Cloudflare emphasizes that this process builds on standards like OAuth, the OpenID Connect (OIDC) identity layer, and payment tokenization, but removes steps that would otherwise require human intervention.
During the discovery phase, agents call the Stripe Projects catalog command, then choose among available services based on human commands and preferences. However, “the user needs no prior knowledge of what services are offered by which providers, and does not need to provide any input,” Chatterjee and Irvine-Broque explained.
From there, Stripe acts as the identity provider, and credentials are securely stored and available for agents that need to make authenticated requests to Cloudflare. Stripe sets a default $100 monthly maximum that an agent can spend on any one provider. Humans can raise this limit and set up budget alerts as required.
The platform, said Cloudflare, acts as the orchestrator for signed-in users. Agents make one API call to provision a domain, storage bucket, and sandbox, then receive an authorization token.
The company argued that the new protocol standardizes what are typically “one off or bespoke” cross-product integrations. It uses OAuth, and extends further into payments and account creation in a way that “treats agents as a first-class concern.”
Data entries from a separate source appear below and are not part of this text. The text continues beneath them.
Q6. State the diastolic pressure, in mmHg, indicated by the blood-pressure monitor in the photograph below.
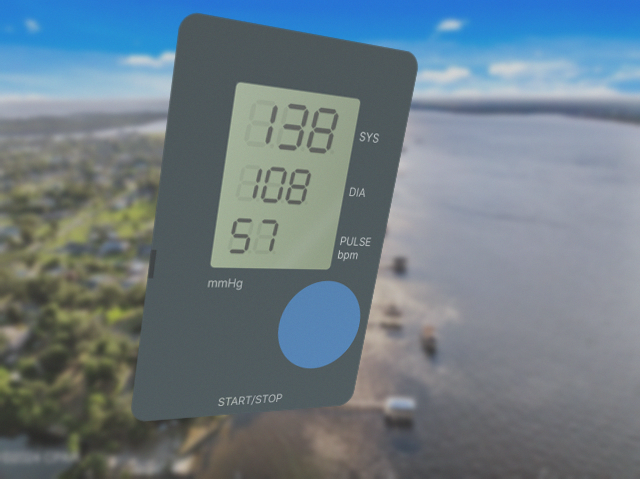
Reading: 108 mmHg
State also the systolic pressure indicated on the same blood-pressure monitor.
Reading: 138 mmHg
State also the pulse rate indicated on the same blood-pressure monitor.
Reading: 57 bpm
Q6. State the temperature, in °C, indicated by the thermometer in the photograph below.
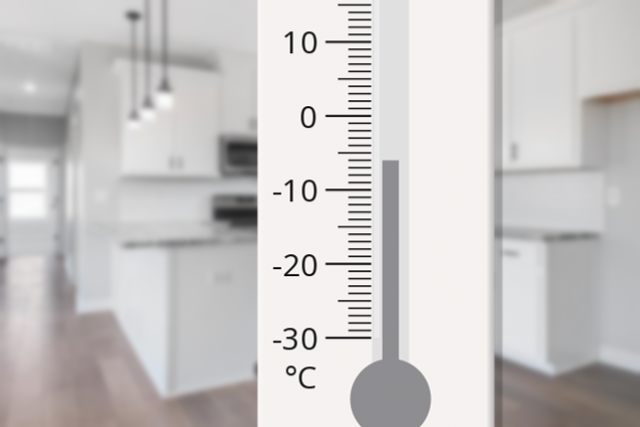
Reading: -6 °C
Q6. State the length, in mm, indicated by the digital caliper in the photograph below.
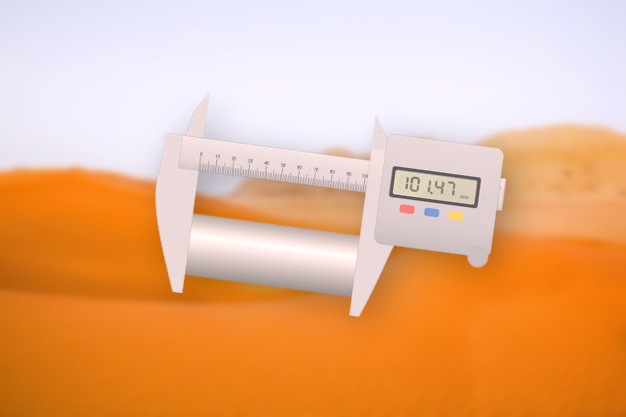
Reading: 101.47 mm
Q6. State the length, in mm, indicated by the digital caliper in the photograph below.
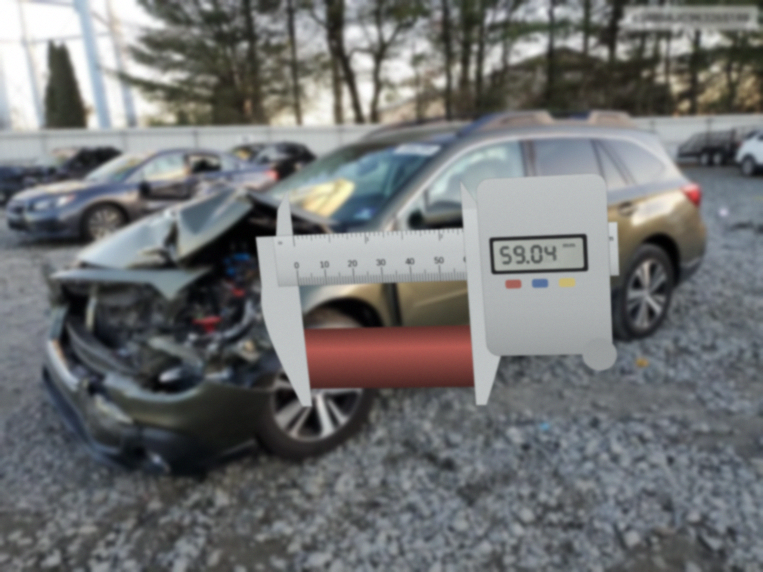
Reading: 59.04 mm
Concerns around security, operations
The trend of people buying products “wherever they are” will become ever more widespread, noted Shashi Bellamkonda, a principal research director at Info-Tech Research Group.
For instance, Uber has announced an Expedia integration for hotel bookings that will make it an ‘everything app.’ Other vendors are similarly expanding their partner ecosystems, because obtaining customers via other established platforms as well as their own is more cost-efficient, and “generally results in a higher lifetime value,” said Bellamkonda.
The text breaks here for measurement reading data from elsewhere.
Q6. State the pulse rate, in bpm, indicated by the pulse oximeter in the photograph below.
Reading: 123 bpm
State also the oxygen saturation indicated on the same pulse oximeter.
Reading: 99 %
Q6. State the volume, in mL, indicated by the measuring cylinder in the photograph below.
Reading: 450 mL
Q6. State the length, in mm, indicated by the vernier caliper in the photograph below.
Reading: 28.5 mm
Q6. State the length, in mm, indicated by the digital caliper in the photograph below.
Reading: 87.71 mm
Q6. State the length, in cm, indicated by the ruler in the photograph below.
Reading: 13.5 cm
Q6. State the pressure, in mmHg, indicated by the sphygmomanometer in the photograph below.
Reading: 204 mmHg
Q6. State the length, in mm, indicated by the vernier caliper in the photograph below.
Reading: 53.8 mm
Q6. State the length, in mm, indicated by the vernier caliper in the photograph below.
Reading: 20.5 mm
“This is Cloudflare turning every partner with signed-in users into a sales channel, and that is how you grow revenue in a developer market,” he said.
Beauceron’s Shipley agreed that Cloudflare is the “big winner” here. “Making it faster for anyone to buy your service and get using it is technology platform Nirvana.”
It’s “super cool, bleeding edge” and in theory, for legitimate developers becomes part of the even more automated build process, he said; “Vibe coders will rejoice.” But, he noted, so will cyber crooks.
Further, Bellamkonda pointed out, from an operational perspective, this could create added complexity for each vendor’s partner network when it comes to transaction execution and accountability. If issues related to provisioning or billing transactions arise, businesses must have a clearly defined process for resolving them with all parties.
“This will require considerable upfront thought on developing these comparatively new business models,” Bellamkonda said.